By the time I went back to my notes, all of the titles and meta data had been replaced with gibberish. Luckily, the internal copy wasn’t corrupted, and I didn’t care enough at the time to dip into my backups, so it wasn’t a huge deal.

The meta data of a note/file is critical to me now. It gives valuable context the internal text usually doesn’t.

A business idea from when I was a 25-year-old idiot carries very little weight compared to one I came up when I was 40. A content strategy tip from 1999 is not likely as applicable in 2022. I won’t even get into titles, tags, and location. You get the idea.

It doesn’t matter anyway

Use whatever medium and constraint works for you.

Every medium for ideas is corruptible. There’s no magic file format. Most are likely to last long enough for you to convert to something else if need be. It’s more important to find the constraint that works for you. Text may be it. But maybe it’s audio. Maybe, with storage and transcription becoming less of an issue, video will be the most prized and stable format those with shorter attention spans (I see it in kids right now).

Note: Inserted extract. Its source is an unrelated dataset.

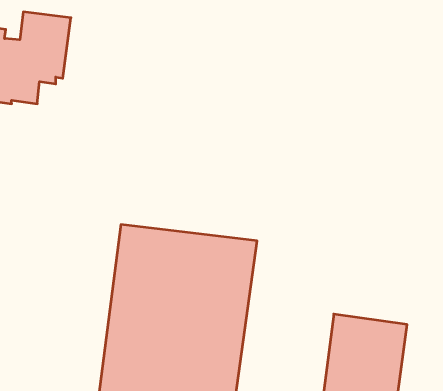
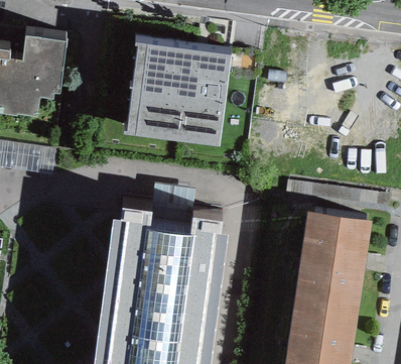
building: none -> [125,40,232,142]
building: none -> [295,210,372,302]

I wouldn’t worry too much about your archive, though. Nothing digital is of archival quality. There hasn’t been enough time to test any format or storage method. When it all shakes out in 400 years or so, I doubt anything we use now will be the preferred format. I’m not even sure humans will be a preferred biological format.

You know what has lasted longer than text files for me? Email, Word docs, and PDFs — all file formats I would never count on for their archival qualities.

Also, none of this really matters. Legacy is a sales tool. No one is likely to dig through your thoughts in any file format.

What matters is how you transform the text into useful stuff for you and others. Even then, it will be forgotten quickly.

It’s important to think of your captured thoughts as fleeting bits of information across all formats and uses. Maybe you’ll get back to them. Maybe you’ll use them. But investing everything in one, stable format doesn’t take away their fleeting nature. Thoughts will exist here and there for a while, then be gone and forgotten. Just like you.

I find that very humbling, but comforting as well.

I’m sure Derek and Patrick agree with most of this, and choose the text file as the best candidate for them, given all the above. It’s just not for everyone.